Task instructions => Reproduce word for word the lines of the items below, starting with the line that contains "line at (590, 269): present -> none" and going on through the line that contains "line at (159, 1155): present -> none", with both of those lines included.

The input =>
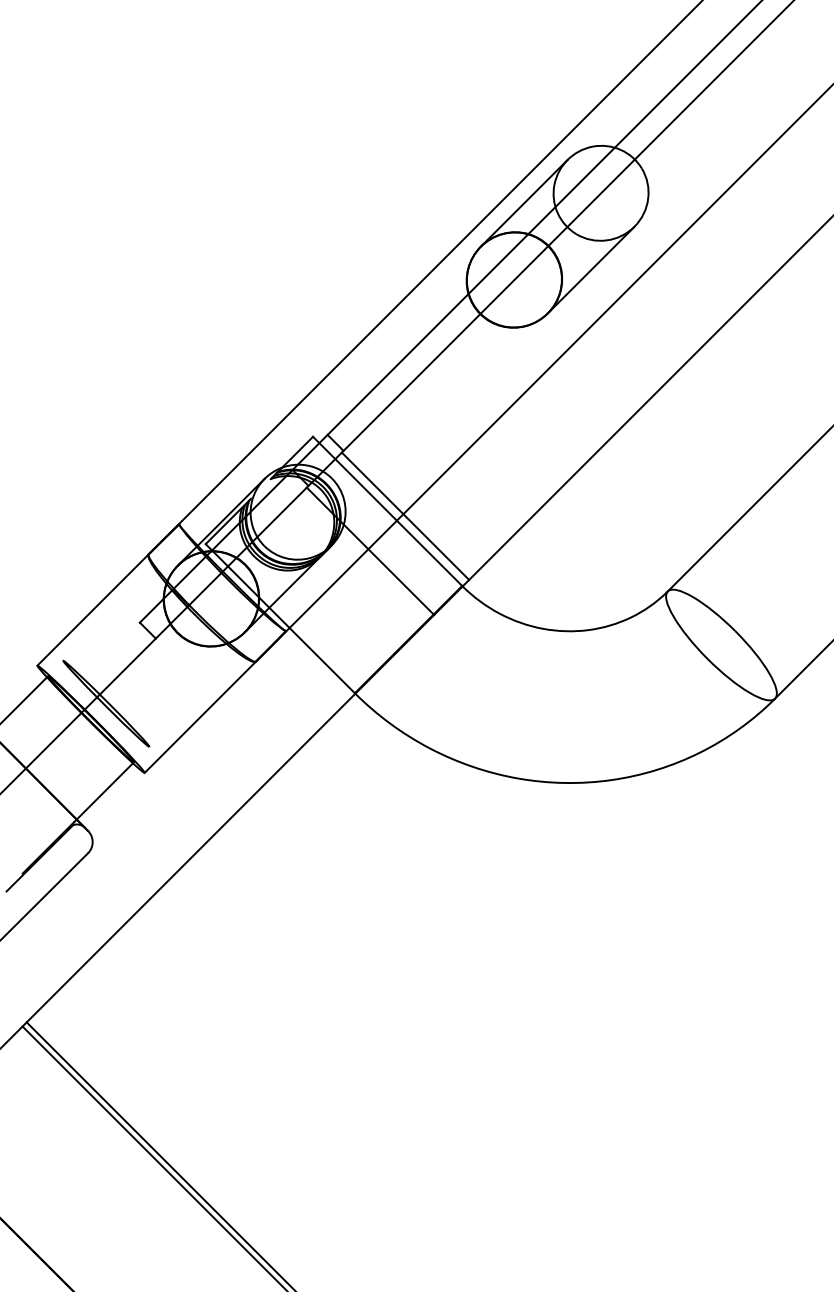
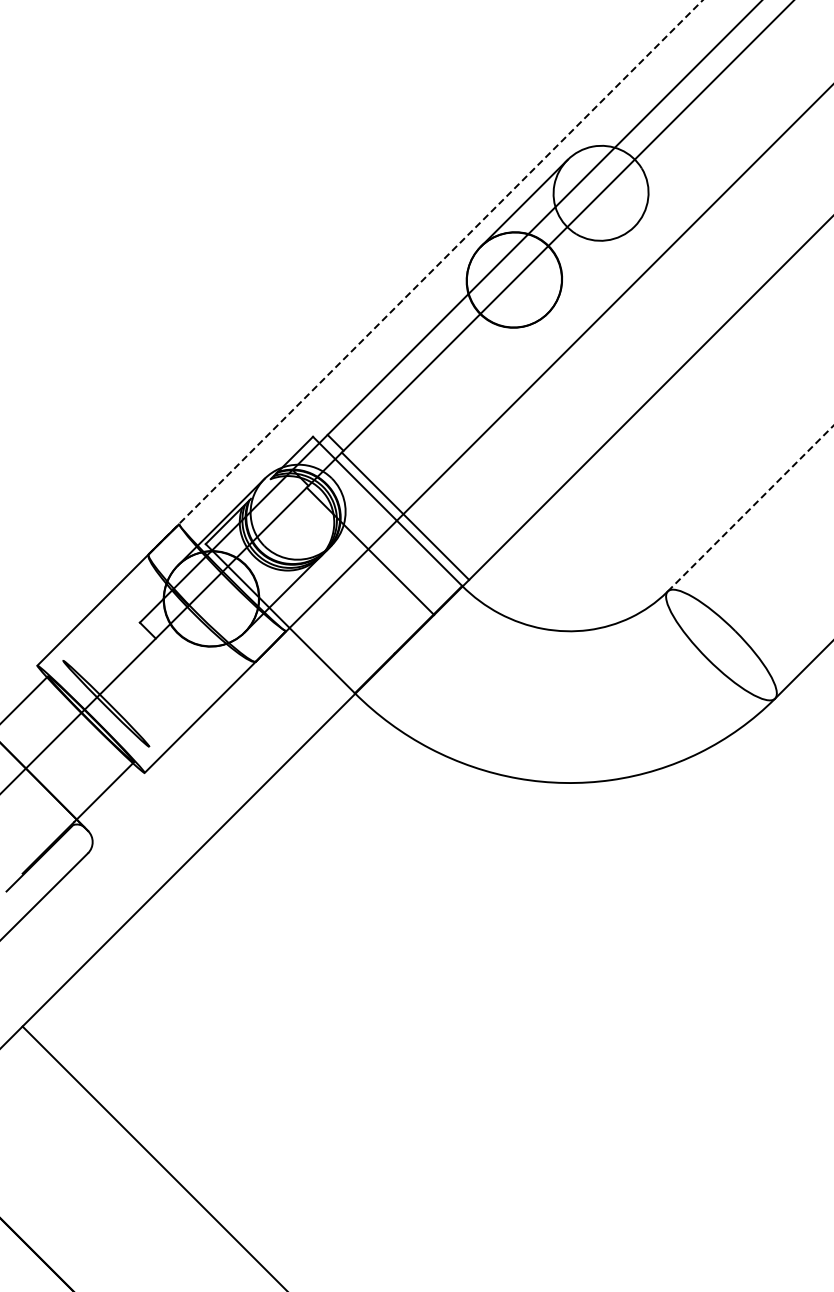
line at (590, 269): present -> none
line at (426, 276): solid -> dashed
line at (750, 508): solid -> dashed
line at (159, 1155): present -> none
* * *
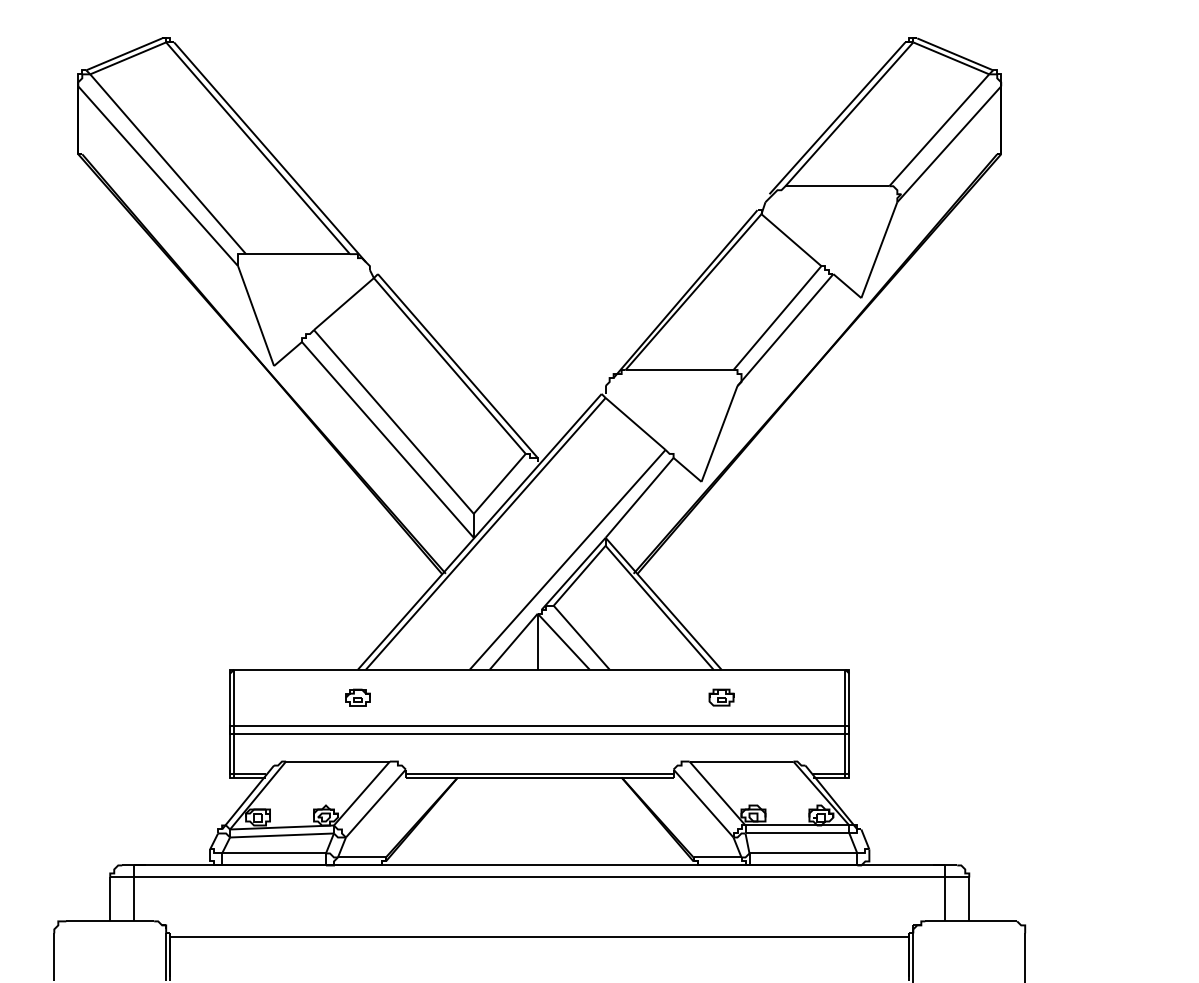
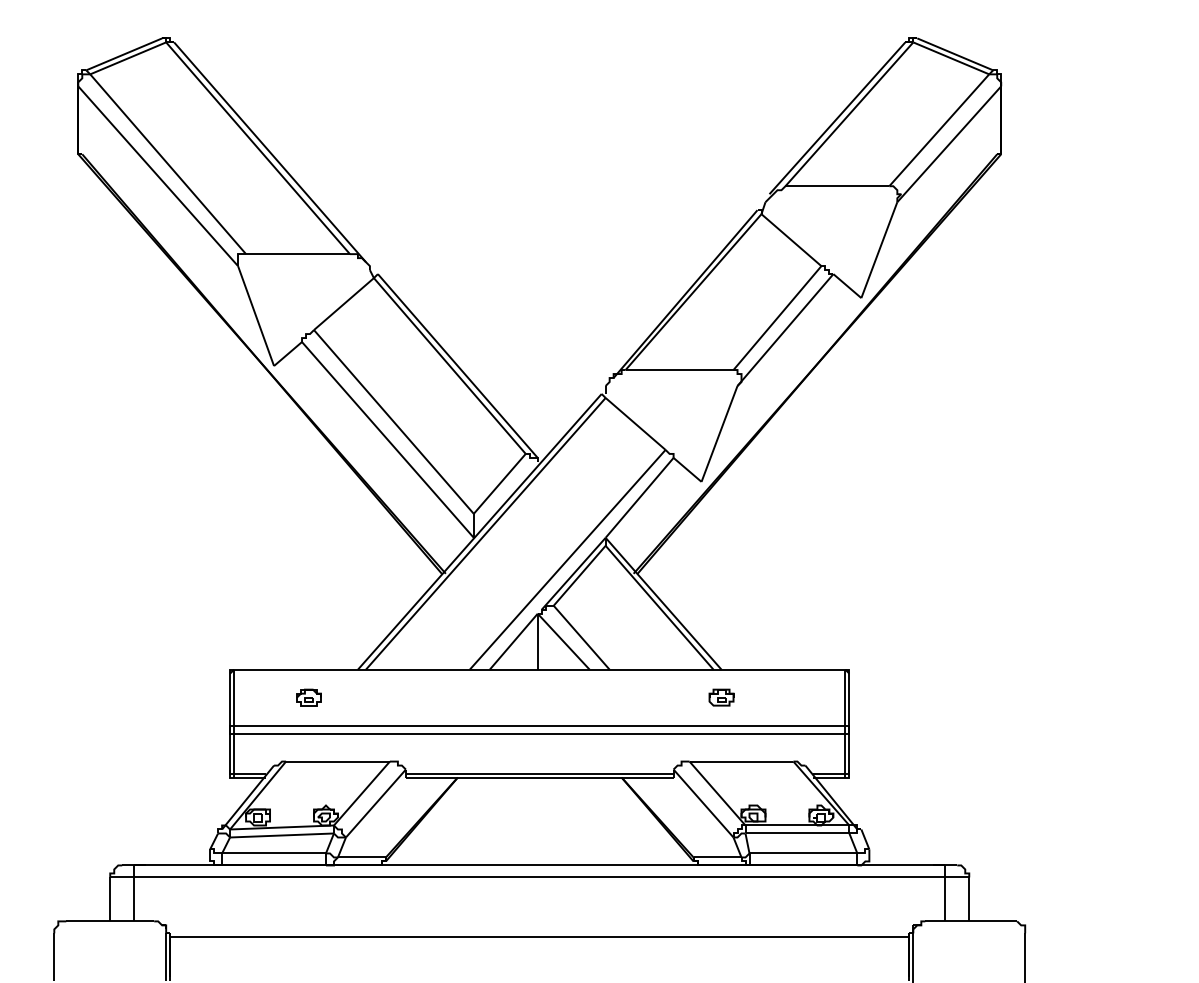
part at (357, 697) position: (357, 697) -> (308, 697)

Exercise solution =>
line at (590, 269): present -> none
line at (426, 276): solid -> dashed
line at (750, 508): solid -> dashed
line at (159, 1155): present -> none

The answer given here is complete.